When Stern arrived, however, he found students who needed more than sports equipment. 

“I was kind of naïve when I got over there,” Stern said. “I wasn’t expecting how impoverished these countries were. I [realized] these kids need a lot more than soccer jerseys. They actually probably need other things first.”

Students in Tanzania and other impoverished countries must pay a fee to attend school, and many require sponsorships to do so since they cannot afford it themselves. Schools have a limited supply of materials since they are often responsible for providing other necessities as well.

“[Schools] are mainly focused on feeding the kids and providing them with a lot of medicine,” Stern said. “That’s a particular in some places like West Africa where disease is pretty rampant.”

After spending two months with the school, Stern returned to Birmingham and set out to continue to fulfill needs in poor areas of the world. He recently began his freshman year at UAB and is studying public health and foreign languages with a focus on Spanish.

When deciding where to go next, Stern knew that his focus in Spanish would allow him to help more people. He made contact with a backpacker he met in Tanzania who connected him with Hogar de Niñas Madre Albertina, an orphanage in Granada, Nicaragua, for children with living parents who can no longer care for them due to economic or social reasons.

Stern was able to assess the needs of the students and has been collecting donations based on those needs. He will leave in June, hoping to distribute not only soccer gear, but also school supplies and donated sponsorships for students.

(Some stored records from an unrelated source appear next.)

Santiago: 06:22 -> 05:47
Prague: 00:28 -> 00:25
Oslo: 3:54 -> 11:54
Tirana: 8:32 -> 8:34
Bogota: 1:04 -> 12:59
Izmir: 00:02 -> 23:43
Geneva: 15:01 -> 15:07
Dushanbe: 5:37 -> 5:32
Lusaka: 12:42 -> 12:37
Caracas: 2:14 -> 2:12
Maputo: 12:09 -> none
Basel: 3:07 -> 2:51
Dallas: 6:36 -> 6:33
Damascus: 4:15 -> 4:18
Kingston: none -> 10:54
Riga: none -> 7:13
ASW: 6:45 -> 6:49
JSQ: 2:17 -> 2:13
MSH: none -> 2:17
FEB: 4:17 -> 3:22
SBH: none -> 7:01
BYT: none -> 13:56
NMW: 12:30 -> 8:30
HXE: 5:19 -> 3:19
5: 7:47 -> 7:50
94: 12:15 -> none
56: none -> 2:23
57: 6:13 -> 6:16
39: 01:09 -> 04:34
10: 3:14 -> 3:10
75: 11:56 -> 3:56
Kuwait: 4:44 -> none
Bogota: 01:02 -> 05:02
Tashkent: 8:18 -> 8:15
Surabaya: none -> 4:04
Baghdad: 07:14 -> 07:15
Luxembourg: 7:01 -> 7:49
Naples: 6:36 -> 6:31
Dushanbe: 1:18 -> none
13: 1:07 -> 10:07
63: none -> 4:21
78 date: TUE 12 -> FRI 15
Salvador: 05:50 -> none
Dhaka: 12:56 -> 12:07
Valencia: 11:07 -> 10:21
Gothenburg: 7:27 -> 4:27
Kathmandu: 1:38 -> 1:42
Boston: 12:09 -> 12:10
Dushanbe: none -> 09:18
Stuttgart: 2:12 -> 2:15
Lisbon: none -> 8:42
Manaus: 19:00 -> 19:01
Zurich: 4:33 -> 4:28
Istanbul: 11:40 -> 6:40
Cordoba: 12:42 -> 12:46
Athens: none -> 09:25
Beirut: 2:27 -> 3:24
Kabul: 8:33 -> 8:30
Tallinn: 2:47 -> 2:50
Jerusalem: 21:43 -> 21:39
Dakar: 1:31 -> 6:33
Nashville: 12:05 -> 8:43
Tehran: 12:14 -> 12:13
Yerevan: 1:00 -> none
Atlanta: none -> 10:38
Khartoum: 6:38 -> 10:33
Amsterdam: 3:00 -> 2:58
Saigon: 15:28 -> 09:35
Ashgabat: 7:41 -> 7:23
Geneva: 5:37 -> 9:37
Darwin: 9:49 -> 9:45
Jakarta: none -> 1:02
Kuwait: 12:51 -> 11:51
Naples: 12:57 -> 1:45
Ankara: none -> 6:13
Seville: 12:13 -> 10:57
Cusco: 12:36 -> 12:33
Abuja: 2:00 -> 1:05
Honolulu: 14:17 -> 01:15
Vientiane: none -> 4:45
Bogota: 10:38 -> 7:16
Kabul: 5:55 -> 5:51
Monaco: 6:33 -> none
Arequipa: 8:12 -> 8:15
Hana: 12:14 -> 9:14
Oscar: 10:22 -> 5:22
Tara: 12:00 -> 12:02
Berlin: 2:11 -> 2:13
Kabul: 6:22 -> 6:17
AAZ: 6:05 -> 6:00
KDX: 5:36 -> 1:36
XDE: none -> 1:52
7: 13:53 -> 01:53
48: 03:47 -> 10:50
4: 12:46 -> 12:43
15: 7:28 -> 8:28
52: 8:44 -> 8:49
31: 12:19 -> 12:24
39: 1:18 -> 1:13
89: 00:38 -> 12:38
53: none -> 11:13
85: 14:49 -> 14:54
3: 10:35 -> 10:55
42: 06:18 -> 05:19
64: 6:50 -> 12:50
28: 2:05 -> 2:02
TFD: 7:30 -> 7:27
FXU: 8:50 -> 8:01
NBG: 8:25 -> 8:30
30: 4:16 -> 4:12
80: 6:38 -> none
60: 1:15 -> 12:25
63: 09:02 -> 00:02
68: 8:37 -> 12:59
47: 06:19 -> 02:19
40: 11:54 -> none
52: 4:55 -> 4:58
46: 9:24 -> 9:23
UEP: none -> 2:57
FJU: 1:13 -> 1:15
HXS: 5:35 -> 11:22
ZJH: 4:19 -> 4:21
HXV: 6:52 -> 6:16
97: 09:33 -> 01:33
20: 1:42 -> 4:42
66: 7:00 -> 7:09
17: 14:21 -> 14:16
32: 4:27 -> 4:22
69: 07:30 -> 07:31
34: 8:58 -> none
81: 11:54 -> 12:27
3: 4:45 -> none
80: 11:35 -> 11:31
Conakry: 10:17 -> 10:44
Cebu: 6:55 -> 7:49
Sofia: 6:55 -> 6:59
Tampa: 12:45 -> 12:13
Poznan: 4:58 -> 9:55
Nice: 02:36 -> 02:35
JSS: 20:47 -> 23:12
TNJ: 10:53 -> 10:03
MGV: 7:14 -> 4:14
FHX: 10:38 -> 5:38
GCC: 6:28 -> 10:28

“There’s so much of an excess of opportunity in America that we can all use it to benefit other places where it’s not as present.” Stern said.

After school, Stern would like to continue to work with foreign cultures and help to alleviate poverty. With future Project Kits 4 Kids plans, he hopes to continue to focus of filling a real need in each community.

“I want to do something that is more impactful,” Stern said. “It’s not that sports equipment isn’t good or unappreciated, it’s just that a lot more can be done.”